=== EXERCISE DESCRIPTION ===
Translate this sentence from the text on full-time mentorship into Spanish: "Good mentorship is one of my favourite perks of a good job."

=== TEXT SHOWN ===
::::::::::

Full-time Mentorship

Good mentorship is one of my favourite perks of a good job.

A supervisor should be critically interested in your growth and actively engaged in helping you develop your career. It’s in their long-term interest that you become capable of doing more with even less supervision, that you start solving things they didn’t even know were problems and exceeding what they even anticipated your role to be. Your development makes their succession planning easier, takes problem-ownership stress off of them and makes more value for the company… which makes them look good.

However, there’s a limit to how much your supervisor can be your life-coach. Your supervisor isn’t the only external perspective on your development you should have. They’re just the mandatory one.

You have to remember that your supervisor is going to have a conflict of interest when discussing things like whether this organization is right for you or if a project is sucking the life out of you. For one thing, if you say no to the deal, they’re likely left holding the bag. For another, they’re likely a little more invested in the game plan than you. They may be putting some things off the table that you shouldn’t.

::::::::::

=== Dataset items ===
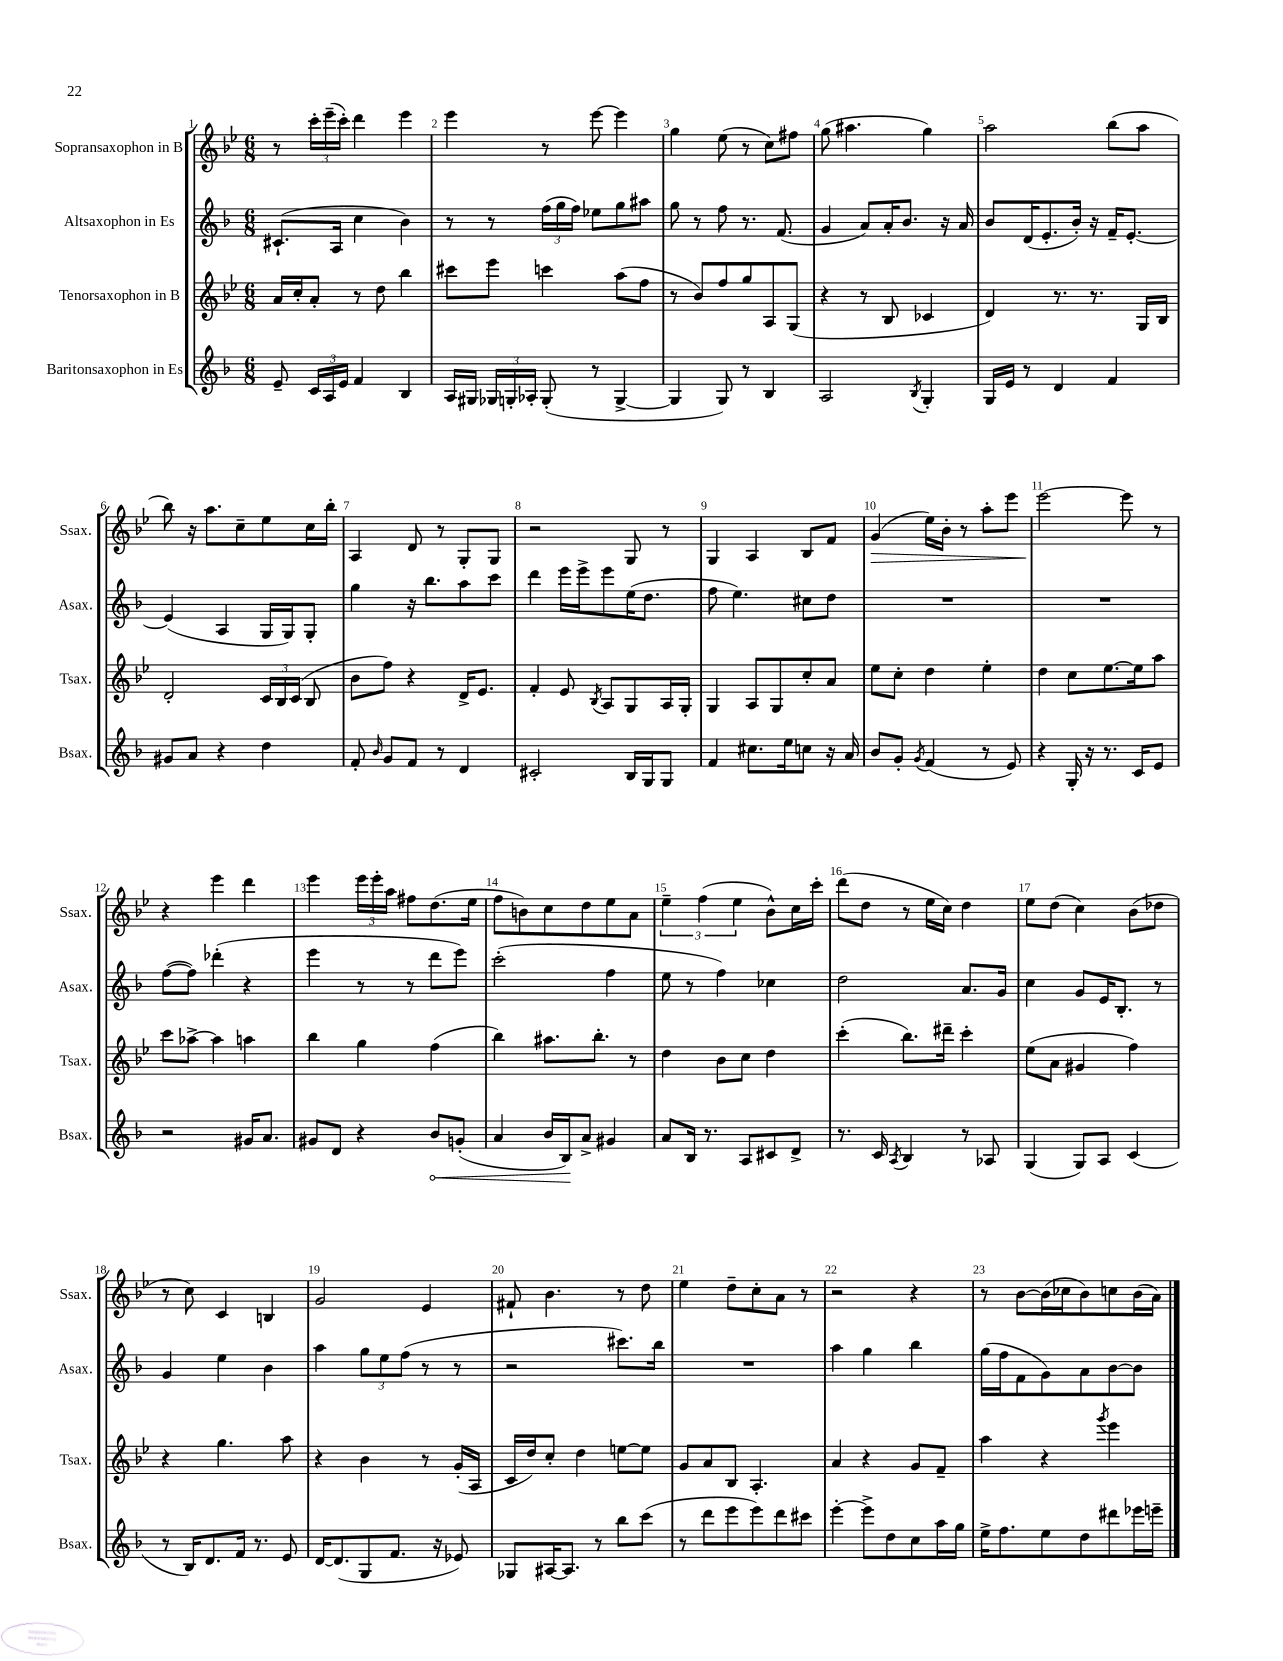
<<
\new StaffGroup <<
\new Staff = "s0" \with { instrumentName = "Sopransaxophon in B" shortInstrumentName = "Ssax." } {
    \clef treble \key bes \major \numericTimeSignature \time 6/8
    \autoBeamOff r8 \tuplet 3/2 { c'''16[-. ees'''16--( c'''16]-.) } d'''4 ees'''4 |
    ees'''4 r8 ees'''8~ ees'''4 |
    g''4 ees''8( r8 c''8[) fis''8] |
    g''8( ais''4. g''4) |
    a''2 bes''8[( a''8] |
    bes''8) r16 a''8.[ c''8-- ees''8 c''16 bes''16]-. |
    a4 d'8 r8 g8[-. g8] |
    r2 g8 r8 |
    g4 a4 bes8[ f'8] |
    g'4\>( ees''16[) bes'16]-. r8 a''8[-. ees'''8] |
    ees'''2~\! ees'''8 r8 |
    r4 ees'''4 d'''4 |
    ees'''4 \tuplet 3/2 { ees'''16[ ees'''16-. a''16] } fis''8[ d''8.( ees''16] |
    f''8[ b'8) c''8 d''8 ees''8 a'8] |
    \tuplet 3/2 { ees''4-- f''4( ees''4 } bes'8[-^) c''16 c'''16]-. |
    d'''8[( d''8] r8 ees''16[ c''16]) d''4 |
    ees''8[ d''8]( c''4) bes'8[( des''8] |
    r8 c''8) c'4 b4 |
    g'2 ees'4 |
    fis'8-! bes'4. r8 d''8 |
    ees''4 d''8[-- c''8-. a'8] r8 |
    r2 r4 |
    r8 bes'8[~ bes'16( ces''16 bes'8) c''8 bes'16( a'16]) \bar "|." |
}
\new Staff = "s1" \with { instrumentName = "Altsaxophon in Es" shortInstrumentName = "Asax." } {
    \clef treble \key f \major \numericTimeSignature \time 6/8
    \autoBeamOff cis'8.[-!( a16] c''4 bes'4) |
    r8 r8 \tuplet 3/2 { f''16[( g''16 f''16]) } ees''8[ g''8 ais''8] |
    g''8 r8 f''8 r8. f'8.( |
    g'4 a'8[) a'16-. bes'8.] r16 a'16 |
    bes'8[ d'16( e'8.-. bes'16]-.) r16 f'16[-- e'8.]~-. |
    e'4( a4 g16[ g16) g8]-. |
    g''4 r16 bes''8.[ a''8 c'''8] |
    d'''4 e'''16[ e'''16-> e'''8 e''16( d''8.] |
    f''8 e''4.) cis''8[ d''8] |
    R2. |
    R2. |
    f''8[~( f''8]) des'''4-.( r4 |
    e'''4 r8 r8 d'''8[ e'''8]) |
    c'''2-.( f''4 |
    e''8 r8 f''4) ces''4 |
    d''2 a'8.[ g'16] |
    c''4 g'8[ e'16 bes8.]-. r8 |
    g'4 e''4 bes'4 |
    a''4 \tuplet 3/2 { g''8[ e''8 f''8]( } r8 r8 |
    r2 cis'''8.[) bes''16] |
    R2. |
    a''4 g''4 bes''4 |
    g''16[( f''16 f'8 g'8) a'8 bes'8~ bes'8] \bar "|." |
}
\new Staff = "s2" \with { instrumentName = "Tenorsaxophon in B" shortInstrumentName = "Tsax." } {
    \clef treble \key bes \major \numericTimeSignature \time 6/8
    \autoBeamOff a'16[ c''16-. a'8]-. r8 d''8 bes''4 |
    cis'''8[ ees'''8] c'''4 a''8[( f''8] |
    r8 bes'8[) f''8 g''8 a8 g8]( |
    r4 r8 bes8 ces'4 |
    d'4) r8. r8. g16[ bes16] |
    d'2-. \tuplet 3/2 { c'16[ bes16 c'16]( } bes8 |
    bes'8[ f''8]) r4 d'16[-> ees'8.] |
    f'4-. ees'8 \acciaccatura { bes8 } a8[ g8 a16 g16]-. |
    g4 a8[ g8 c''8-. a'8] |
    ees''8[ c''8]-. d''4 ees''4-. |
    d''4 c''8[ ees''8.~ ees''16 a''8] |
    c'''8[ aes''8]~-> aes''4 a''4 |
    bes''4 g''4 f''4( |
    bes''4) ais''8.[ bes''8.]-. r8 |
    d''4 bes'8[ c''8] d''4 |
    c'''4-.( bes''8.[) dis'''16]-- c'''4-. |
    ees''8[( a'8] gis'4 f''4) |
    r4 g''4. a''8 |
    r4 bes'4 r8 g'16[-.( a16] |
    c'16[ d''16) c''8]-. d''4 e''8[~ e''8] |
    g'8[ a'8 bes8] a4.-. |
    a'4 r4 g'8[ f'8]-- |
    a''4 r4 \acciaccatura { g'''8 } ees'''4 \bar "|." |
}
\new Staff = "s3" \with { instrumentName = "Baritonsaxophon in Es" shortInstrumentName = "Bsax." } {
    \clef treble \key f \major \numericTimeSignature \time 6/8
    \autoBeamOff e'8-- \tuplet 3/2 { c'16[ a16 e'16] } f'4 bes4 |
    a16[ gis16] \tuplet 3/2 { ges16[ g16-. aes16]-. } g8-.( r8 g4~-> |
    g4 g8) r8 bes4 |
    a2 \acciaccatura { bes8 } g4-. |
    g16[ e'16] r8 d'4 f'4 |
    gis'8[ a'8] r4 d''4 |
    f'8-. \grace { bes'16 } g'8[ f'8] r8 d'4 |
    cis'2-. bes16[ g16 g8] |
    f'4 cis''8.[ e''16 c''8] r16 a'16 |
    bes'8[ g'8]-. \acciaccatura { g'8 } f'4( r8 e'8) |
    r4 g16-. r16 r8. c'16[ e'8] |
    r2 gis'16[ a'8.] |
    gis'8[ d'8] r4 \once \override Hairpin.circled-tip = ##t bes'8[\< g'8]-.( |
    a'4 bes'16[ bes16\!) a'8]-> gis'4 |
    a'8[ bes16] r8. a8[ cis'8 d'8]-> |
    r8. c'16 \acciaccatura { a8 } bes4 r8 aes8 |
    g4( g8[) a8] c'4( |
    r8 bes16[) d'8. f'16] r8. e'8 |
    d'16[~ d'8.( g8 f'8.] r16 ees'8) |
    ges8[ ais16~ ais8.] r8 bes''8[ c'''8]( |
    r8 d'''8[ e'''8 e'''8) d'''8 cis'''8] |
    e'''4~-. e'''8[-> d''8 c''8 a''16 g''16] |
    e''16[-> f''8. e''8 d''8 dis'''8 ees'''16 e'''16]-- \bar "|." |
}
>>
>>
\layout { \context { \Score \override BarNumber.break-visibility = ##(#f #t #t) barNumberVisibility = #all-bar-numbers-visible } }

::::::::::

=== EXERCISE ANSWER ===
La buena mentoría es una de mis ventajas favoritas de un buen trabajo.